- _Prompt_: Give the number of lines in this listing that contain "picture", with no other words.

- _Information provided_:
==================================================

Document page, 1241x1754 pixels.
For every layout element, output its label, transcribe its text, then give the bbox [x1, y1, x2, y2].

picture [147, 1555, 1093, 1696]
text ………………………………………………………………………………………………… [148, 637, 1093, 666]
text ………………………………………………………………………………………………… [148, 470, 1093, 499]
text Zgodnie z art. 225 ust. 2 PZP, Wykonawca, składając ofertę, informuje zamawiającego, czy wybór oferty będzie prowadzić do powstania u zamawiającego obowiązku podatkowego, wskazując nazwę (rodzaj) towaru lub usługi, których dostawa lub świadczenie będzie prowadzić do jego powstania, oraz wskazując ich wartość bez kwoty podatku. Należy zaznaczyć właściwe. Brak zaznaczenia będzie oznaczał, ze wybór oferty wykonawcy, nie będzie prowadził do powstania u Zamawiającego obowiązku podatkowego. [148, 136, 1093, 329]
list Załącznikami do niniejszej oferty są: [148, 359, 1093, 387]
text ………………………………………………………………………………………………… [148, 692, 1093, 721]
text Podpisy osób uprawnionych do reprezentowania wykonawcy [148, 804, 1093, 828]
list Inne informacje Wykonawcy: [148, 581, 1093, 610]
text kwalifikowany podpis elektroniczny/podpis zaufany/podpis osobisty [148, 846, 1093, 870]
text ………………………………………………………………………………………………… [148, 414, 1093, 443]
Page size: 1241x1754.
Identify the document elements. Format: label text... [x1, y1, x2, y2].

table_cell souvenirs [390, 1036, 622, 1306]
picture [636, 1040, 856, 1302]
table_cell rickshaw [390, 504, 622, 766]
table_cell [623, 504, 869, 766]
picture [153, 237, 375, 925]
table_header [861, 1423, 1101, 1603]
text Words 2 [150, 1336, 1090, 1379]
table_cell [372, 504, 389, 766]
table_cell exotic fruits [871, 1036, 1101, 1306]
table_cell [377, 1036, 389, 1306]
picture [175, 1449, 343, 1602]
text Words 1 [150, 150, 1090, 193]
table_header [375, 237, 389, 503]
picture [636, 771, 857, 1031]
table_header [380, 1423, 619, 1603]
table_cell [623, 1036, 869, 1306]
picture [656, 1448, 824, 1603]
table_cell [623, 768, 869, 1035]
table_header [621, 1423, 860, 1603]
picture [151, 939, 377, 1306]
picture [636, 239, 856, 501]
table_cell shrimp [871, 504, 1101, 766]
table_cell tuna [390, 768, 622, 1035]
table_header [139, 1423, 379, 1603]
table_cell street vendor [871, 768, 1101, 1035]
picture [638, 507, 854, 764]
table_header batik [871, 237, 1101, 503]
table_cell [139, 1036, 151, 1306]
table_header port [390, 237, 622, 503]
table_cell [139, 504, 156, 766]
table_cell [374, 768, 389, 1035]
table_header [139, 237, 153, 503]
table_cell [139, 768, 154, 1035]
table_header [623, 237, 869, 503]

==================================================

- _Written answer_: 9